My dad had the surgery today. It was a hip surgery. He comes home this Sunday, so, starting Sunday, I’ll be his servant. Really.
The thing with my dad is that he thinks he’s almighty. He assumes he can do everything and anything. He’s one of those persons that don’t want to call a plumber, try to fix it and make a mess. So, he forces his body more than it can, and he ends up with pain and exhausted. Instead of doing small things and distributing his energy wisely; he tries to do big things that require big efforts. He normally is not able to finish those things, and ends up spending the rest of the day with pain. I don’t know if it’s his pride, but he never admits he can’t do something. And the same happens when he’s in pain. He always makes everyone think he’s ok, he’s handling it; but he’s actually suffering.
He was a in a car accident between 14 vehicles, three years ago. 5 persons died in the accident. At first he told us he was fine, he was being taken to the hospital, but that he was ok. It turns out he was not ok. He was in Intensive Care, with a lot of broken and smashed vertebrae, ribs, etc. (That’s why he’s always in pain). But he tried to convince us (or himself) that it was nothing, when it was actually something really serious and bad.
When he came home after the accident, he finally realized he wouldn’t be able to move for a few months. So, I had to become his servant. And now it will happen the same. Luckily, this time I don’t have the broken toe, like three years ago (it broke a week after my dad come home, I fall down the stairs), so I will be able to move faster. But unfortunately, I also have to take care of the dog that had surgery, run all day after the mess the mini tornado does and cope with my stomach pain.
But that’s not it. In a month, my mother will have a surgery, too.

With some luck, I will have some free time for myself, but I don’t know if that will happen.

Now, site-wise: as I said, I won’t have much time to use on the site for a while, but I will try. I really want to change the layout, I pretty much hate the current one. Before all this mess began, I had installed Wordpress and I was ready to adapt a new layout to it, but I had to uninstall it. I don’t have the time right now to learn about worpress’ coding and migrate the site. I also closed some of the requests. I didn’t like some of them anymore, and others took me a lot of time. I’m trying to simplify the requests, and reducing the time I have to spend finishing them.

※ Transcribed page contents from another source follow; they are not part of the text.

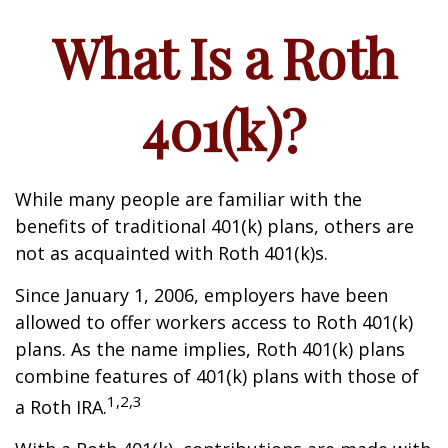
What Is a Roth
401(k)?
While many people are familiar with the
benefits of traditional 401(k) plans, others are
not as acquainted with Roth 401(k)s.
Since January 1, 2006, employers have been
allowed to offer workers access to Roth 401(k)
plans. As the name implies, Roth 401(k) plans
combine features of 401(k) plans with those of
1,2,3
a Roth IRA.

I have a lot of affiliates to add, and others to remove. I have around five sets of emoticons that need to be finished. I have new signatures, new icons, new cursos, new cliques, and some many things. But they are all half-finished. I don’t seem to be able to finish one simple thing.
I’m going to try to do something before Sunday (when my dad comes home), and I guess it’s going to be the signatures. I will have to transfer all the files and all the fonts to the notebook, and I don’t know if I have the patient to do all that. I want to, but I don’t know if I will.
So, sorry to all those that are waiting for the requests to be finished. I will eventually finished.
And to those that requested a signature that was later closed, sorry, but I won’t finished them.